There is passion in this voice, but no “comforting sentimentality.” She presents truth as she sees it, as if she has no time to waste. She may have been rough and, as Lewis said, “ogreish” in her public writing, but Sayers was also compassionate, in a bracing manner. In a letter to Patricia Flavel, dated December 14, 1948, Sayers urges her to “be precious” to herself because she is “precious to God.” She continues by reflecting on the importance of a practical care for the soul: “You must not do damage to your own soul, or your neighbour’s; you must respect and take all reasonable care of your body and his, because it is God’s property, and should not be treated with careless irreverence.”

There is something holistic in Sayers’s approach to faith. She thinks at all times in terms of relationships and the work to be done. We ought to be mindful of our relationship to God, ourselves, and our neighbor, even our enemy.
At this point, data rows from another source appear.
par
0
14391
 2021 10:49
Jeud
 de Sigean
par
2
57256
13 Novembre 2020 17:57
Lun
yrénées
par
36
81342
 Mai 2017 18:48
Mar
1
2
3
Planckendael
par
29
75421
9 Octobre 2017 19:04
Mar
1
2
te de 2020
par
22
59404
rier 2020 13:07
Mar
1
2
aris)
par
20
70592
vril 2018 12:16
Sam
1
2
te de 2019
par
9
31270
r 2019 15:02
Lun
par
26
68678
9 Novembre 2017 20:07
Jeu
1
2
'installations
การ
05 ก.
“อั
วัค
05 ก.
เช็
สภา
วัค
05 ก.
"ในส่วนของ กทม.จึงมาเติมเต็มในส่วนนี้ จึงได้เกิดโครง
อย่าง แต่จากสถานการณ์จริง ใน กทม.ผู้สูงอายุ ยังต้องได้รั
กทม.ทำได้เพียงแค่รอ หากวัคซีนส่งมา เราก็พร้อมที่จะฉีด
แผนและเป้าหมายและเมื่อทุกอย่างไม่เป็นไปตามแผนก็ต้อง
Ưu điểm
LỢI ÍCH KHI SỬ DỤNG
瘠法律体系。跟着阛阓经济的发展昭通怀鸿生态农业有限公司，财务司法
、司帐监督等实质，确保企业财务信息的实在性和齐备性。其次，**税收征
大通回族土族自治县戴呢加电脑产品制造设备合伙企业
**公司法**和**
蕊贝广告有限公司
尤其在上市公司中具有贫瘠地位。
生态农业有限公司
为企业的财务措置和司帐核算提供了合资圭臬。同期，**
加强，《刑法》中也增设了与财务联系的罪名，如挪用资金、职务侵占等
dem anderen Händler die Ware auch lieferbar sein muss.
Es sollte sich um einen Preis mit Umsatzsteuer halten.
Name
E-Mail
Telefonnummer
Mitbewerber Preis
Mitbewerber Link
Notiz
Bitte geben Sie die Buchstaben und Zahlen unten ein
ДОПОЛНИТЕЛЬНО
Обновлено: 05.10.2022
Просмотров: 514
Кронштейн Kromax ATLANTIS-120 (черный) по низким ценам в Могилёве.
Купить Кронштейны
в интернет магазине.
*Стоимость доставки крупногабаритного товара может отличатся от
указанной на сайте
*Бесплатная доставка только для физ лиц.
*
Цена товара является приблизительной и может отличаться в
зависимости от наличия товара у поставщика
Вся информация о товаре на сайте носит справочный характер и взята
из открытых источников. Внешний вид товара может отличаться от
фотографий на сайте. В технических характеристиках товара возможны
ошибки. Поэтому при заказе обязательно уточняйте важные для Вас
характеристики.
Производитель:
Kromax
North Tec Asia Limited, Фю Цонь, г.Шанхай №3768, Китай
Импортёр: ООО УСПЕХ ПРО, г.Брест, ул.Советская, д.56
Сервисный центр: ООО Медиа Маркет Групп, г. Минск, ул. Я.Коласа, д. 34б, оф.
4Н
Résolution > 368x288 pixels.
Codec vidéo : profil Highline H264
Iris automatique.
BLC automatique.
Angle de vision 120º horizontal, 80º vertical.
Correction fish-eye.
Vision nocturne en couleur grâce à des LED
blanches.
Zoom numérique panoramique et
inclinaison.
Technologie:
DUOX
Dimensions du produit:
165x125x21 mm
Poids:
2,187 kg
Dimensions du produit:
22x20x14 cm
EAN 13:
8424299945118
She sees this as the only way to create a flourishing community, despite the tensions that will arise even within the faith itself. She writes that “the only true way of serving the community is to be truly in sympathy with the community, to be oneself part of the community and then to serve the work without giving the community another thought. Then the work will endure, because it will be true to itself.”

The present collection of Sayers’s work provides the reader with an excellent introduction not only to the flavor and themes of her writing but to the scope and variety of work she created. Much of what she has written transcends her own time. One case in particular of enduring value is her discussion of our besetting sin of despair or acedia (known by the Desert Fathers as the “noon-day demon”). She writes that “we think that if we are busily rushing about and doing things, we cannot be suffering from Sloth.” But that’s not the case at all. Acedia or Sloth has a way of creeping into our consciousness. According to Sayers, “it is a sin which believes in nothing, cares for nothing, loves nothing, hates nothing, finds purpose in nothing, lives for nothing, and only remains alive because there is nothing it would die for.”

Sayers was very much aware of how existential illusions affect our spiritual lives. Perhaps this is one of the reasons she presented an ungilded truth (and Truth!) that can come across as brisk and unexpected. Perhaps, unlike most people, she saw the significance in not doing “damage to [your] own soul,” and the need to value ourselves and others as appropriately “precious” because God sees us as such. It’s certainly good spiritual advice to remember.  


Emina Melonic is a writer and critic based in Buffalo, New York. Her work has been published in American Greatness, The New Criterion, The Spectator (US), Splice Today, Law and Liberty, Modern Age, and New English Review, among others.